▶ [Work required]:
Put the text lines of the material below into a numbered list, leaving out the pictures and any blank lines.

▶ [Dataset extract]:

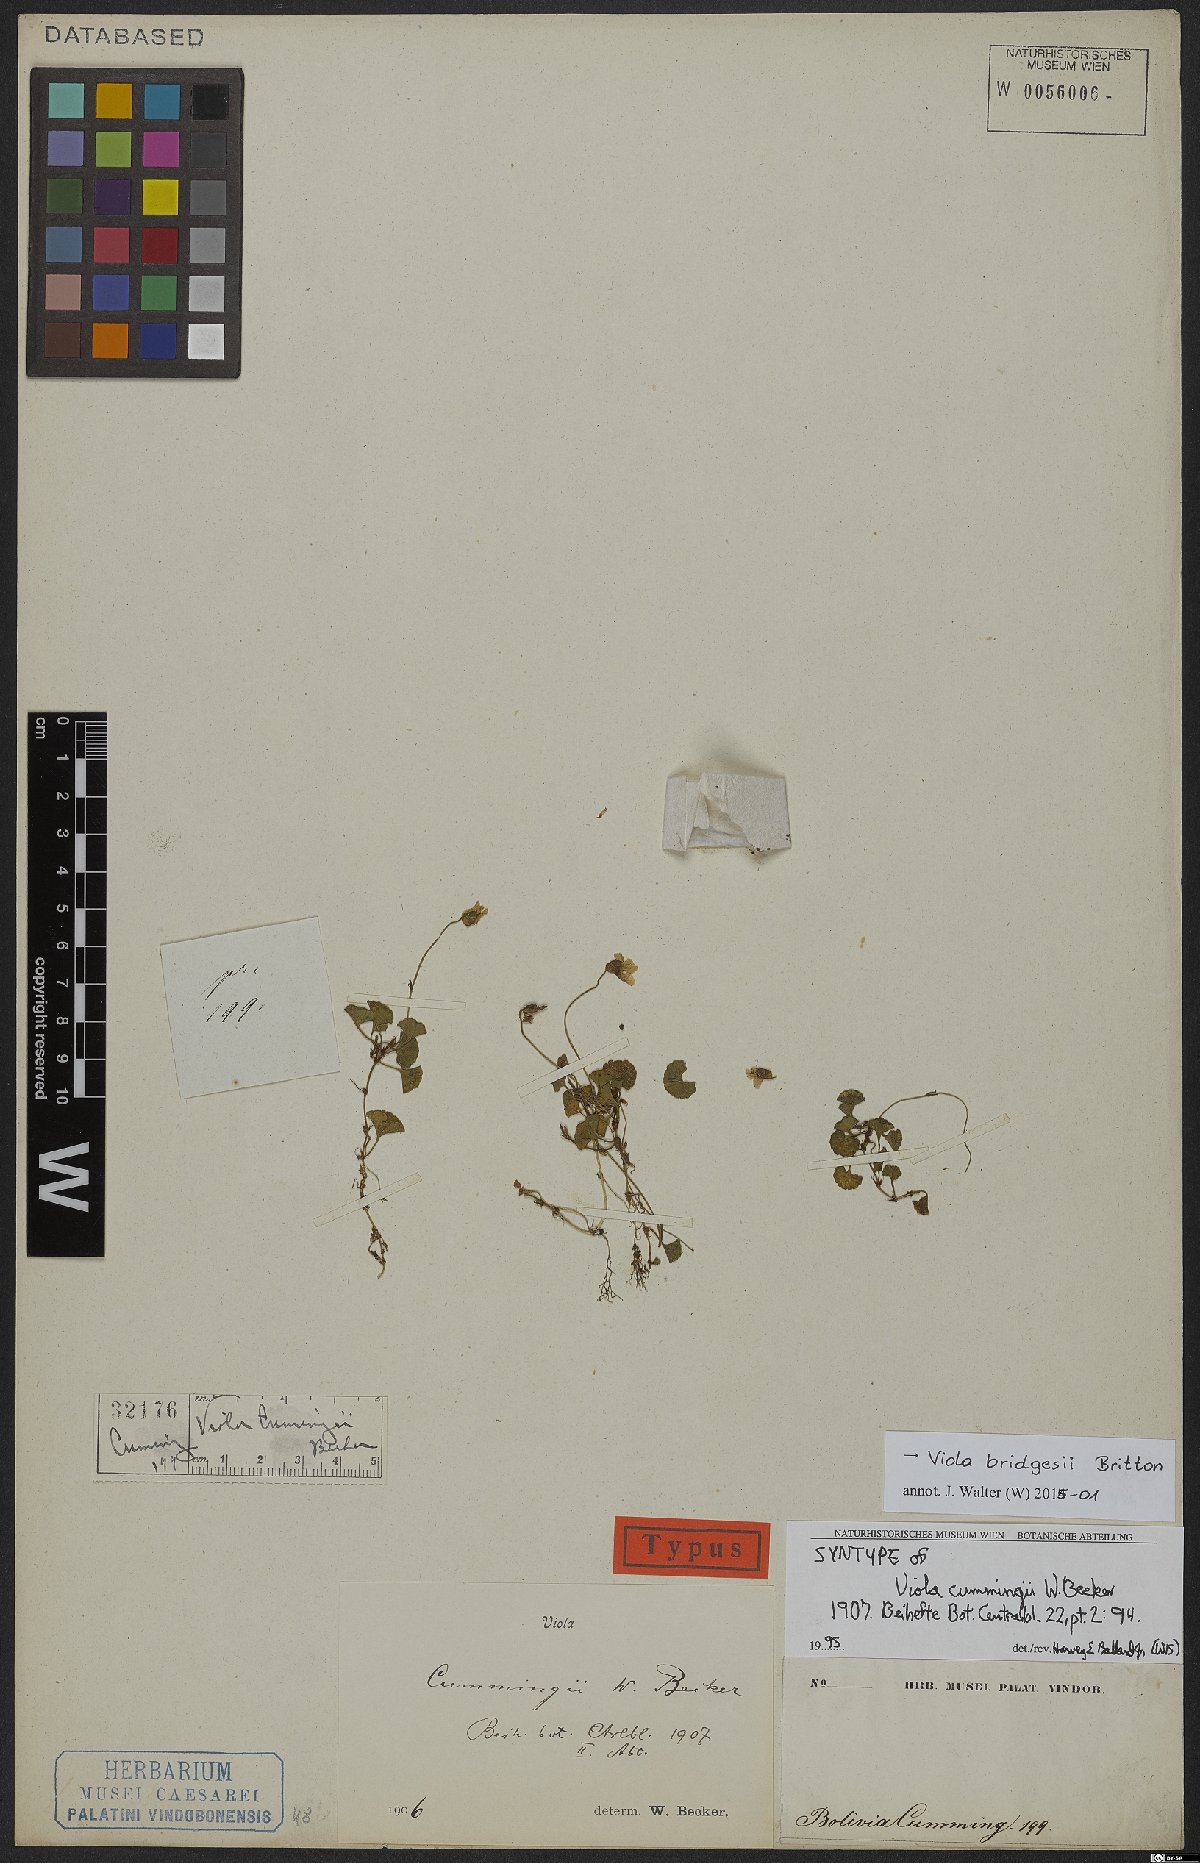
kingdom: Plantae
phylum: Tracheophyta
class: Magnoliopsida
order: Malpighiales
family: Violaceae
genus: Viola
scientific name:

▶ [Reply to the exercise]:
1. kingdom: Plantae
2. phylum: Tracheophyta
3. class: Magnoliopsida
4. order: Malpighiales
5. family: Violaceae
6. genus: Viola
7. scientific name:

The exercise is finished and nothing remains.